One of the biggest of its kind began in 1934. And it dealt with a lot of physicians. So it was a physicians' smoking study. Now notice, some of these physicians smoke, and some of them don't.

And so what they did was they took several thousand doctors and started in 1934. Now the reason they chose doctors is because doctors are usually very diligent about following protocols. So if this person smoked, he probably would continue to smoke. And if this doctor didn't smoke, he probably would continue not smoking. And typically, these doctors don't drop out of a study, for instance.

So what happened was they did the study. And some of the doctors got cancer. Now, not every doctor who smoked ended up getting cancer. This guy didn't. And not every person who got cancer was a smoker, like this guy.

But what they found was the vast majority of the time, that it was the doctors who smoked that ended up getting cancer in the end. And this was done over a long period of time, a 20 year study. And at the end of it, this was the most convincing evidence that smoking had an effect on cancer. And this is a prospective study, because it started with the doctors and it followed them through to 1954.

Now, neither of these types of studies, a prospective or a retrospective study, can actually prove a cause and effect relationship. The only thing that can prove a cause and effect relationship between two variables is an experiment. And now let's think about that.

Think about what an experiment involving smoking would look like. That would require assigning certain people to smoke and assigning certain people not to smoke. And that just doesn't make any sense. It's unethical to do it that way because we know how unhealthy smoking can be. And so forcing someone to do something that's unhealthy doesn't really seem like it makes a whole lot of sense. And it is unethical.

But because of these studies that were done, and because the link was so strong, and because the link was so consistent over several studies that were done, in 1964 the Surgeon General of the United States released its famous warning about smoking and lung cancer, which looks like this. And this appears on every package of cigarettes.

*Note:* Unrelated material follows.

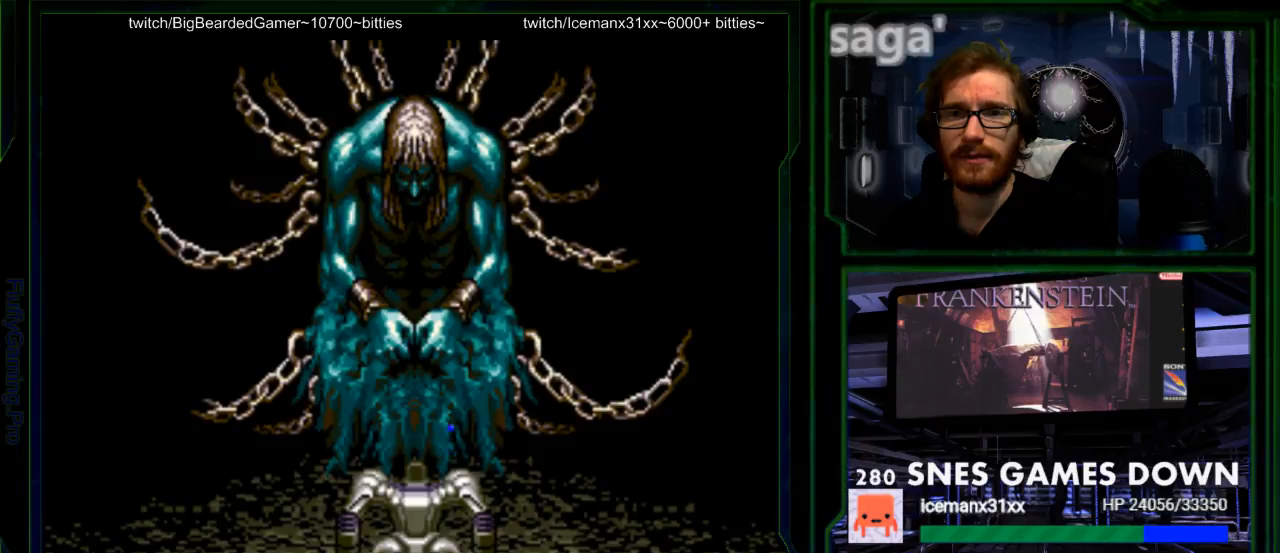
{"dt_ms": 500, "buttons": ["A"], "events": [[83, "A", "up"], [200, "A", "down"], [333, "A", "up"], [400, "A", "down"]]}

Now, there are certain variations on this. Something like cigarette smoke contains carbon monoxide. But the one that I chose was smoking causes lung cancer.

And so to recap, in an observational study, it's a type of study where the researcher can observe but not influence the behavior of the participants, or also called subjects. Sometimes, you can do a retrospective study, which looks back. Or you can do a prospective study, where you gather your participants and then follow them along as they live their lives.

And so all of these terms were used in our tutorial. And sometimes, observational studies-- this is worth noting-- are done in place of experiments due to ethical concerns. You can't draw cause and effect relationships, but sometimes they can provide some pretty convincing evidence. Good luck, and we'll see you next time.

  • Observational Study

    A type of study where researchers can observe the participants, but not affect the behavior or outcomes in any way.

  • Retrospective Study

    A study that observes what happened to the subjects in the past, in an effort to understand how they became the way they are in the present.

  • Prospective Study

    A study that begins by selecting participants, then tracks them and keeps data on the subjects as they go into the future.

  • Subjects/Participants

    The people or things being examined in an observational study.